Not that America currently has all the great artists — there seems to be a paucity of those on the planet just now — but our country, one has a strong sense, is where the action is, in culture and much else. For all the criticisms that can, and should, be made of many of our institutions (our politicized universities, our clogged Congress, our bleak theater), America retains a pleasing liveliness and strong sense of possibility. Our variousness continues to surprise and delight. What other country could produce Tiger Woods and Thomas Pynchon, Jeff Bezos and Jay-Z?

America is also just now in the midst of a heightened transformation. (But, then, when has it not seemed to be changing?) The country is no longer preponderantly white. In many quarters whites no longer constitute a majority. Hispanics and African Americans now make up two-thirds of the population of Chicago. The city, no longer under the domination of an Irish political mafia, currently has a black lesbian mayor.

Amid much agitprop about “systemic” racism, America has never been more welcoming to its black population, and the number of true racists in the country may well be fewer than that of recently transgendered people. Because of political correctness, one dare not speak the truth about race, not even certain obvious facts: that the wider success of African Americans will come about not by falling back on government programs, or through protests or reparations, but by relinquishing victim status and relying on one’s own efforts — in the same way that any other group in this country has managed to flourish, through strong family ties, hard work, saving, future-mindedness.

When not torn up by the politics of virtue, America, no doubt owing to our never having had a rigid class system, remains perhaps the world’s most socially fluid nation. People go from working-class to zillionaire in a lifetime, the obscure become famous owing to a song or an athletic feat, talent pops up in strange places. “The United States,” H. L. Mencken wrote, “to my eye, is incomparably the greatest show on earth.”

## Explore the material:
1. In the passage on America, transcribe the text between "Not that America" and "Bezos and Jay-Z?", inclusive.
2. Answer these questions from the passage on America:
(a) Which institutions does the passage list in parentheses as open to criticism?
(b) Which two groups now make up two-thirds of Chicago's population?
(c) Who is quoted calling the United States "incomparably the greatest show on earth"?
3. Extend the passage on America with new text that follows on from its final sentence.

## Supplied entries:

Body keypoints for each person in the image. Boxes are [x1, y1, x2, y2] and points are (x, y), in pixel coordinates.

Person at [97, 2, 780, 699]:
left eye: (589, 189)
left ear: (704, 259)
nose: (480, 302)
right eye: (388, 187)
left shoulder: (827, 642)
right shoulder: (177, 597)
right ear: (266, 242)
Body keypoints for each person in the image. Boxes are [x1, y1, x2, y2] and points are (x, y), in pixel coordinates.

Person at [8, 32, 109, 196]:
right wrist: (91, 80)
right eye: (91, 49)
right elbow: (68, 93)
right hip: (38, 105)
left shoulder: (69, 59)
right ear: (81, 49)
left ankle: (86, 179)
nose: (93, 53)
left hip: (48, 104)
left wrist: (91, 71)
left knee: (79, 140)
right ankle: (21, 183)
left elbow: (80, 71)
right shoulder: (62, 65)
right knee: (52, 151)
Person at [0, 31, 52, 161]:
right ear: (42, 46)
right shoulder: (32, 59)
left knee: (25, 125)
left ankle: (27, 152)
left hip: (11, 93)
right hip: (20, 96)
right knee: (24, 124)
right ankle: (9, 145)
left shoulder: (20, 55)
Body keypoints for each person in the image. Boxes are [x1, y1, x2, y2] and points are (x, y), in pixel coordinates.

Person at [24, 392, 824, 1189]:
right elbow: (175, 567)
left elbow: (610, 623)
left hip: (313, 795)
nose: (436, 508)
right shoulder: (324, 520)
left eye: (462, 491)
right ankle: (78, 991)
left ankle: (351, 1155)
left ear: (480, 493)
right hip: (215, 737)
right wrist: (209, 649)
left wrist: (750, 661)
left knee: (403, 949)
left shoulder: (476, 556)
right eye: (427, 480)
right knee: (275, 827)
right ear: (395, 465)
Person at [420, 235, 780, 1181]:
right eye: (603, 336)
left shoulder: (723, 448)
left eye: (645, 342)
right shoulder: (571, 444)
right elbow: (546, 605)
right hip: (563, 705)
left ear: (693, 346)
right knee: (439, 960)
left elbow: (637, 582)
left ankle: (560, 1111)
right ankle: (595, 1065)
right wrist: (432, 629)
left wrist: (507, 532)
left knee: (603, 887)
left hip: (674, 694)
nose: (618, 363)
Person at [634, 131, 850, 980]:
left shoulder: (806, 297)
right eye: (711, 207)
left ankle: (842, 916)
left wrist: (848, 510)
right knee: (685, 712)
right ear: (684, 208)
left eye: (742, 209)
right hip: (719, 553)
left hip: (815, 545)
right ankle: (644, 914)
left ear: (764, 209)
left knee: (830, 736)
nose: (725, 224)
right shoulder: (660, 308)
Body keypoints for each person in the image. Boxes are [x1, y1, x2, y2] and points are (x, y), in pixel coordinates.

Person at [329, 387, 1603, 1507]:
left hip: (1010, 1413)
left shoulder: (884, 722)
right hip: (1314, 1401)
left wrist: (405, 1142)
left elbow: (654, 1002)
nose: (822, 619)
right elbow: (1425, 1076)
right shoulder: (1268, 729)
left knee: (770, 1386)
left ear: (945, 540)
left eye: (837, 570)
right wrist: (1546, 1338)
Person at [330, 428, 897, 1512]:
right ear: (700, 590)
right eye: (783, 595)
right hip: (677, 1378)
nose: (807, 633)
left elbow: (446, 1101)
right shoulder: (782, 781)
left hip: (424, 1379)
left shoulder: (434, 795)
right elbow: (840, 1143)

## Results for each task:
1.
Not that America currently has all the great artists — there seems to be a paucity of those on the planet just now — but our country, one has a strong sense, is where the action is, in culture and much else. For all the criticisms that can, and should, be made of many of our institutions (our politicized universities, our clogged Congress, our bleak theater), America retains a pleasing liveliness and strong sense of possibility. Our variousness continues to surprise and delight. What other country could produce Tiger Woods and Thomas Pynchon, Jeff Bezos and Jay-Z?

2.
(a) Politicized universities, a clogged Congress, and bleak theater.
(b) Hispanics and African Americans.
(c) H. L. Mencken.

3.
If Mencken viewed America as a circus, he preferred above all to concentrate on the ring of that circus in which the clowns performed, chief among them the country’s politicians. Mirth, he claimed, quoting Martial, is necessary to wisdom, and America’s politicians provided him with a more than ample supply of laughter, which, through his richly ornate prose, he passed along to the rest of the nation. What a shame we do not have Mencken around to cover the forthcoming Trump–Biden election. Henry! thou shouldst be living at this hour.

From Crèvecoeur through Alexis de Tocqueville through George Santayana and continuing in our day, writers and thinkers have attempted to construe and describe the American character. None, safe to say, has locked it in definitively. One doesn’t generalize about Americans as confidently as one does about the English, the French, the Germans, the Italians. Perhaps this is because America is a more populous, geographically wider, more various country, one seeded by ever-fresh waves of immigrants. Although it cannot of course be proved, one nevertheless feels about America — and about Americans generally — an essential decency. We may have our pathetic snobberies and cultural inadequacies; injustices doubtless linger throughout our social institutions. But we also live by a set of definably American ideals, believing in equal opportunity, in encouraging ambition, in an ultimate fairness for all. As national ideals, these remain admirable and go a long way toward making America the country it is.

Blatant patriotism has been out of fashion since Samuel Johnson referred to it as “the last refuge of a scoundrel,” but without wrapping oneself in the flag, one is, I do believe, permitted to feel exceedingly lucky to have been born and lived out one’s days in this extraordinary country.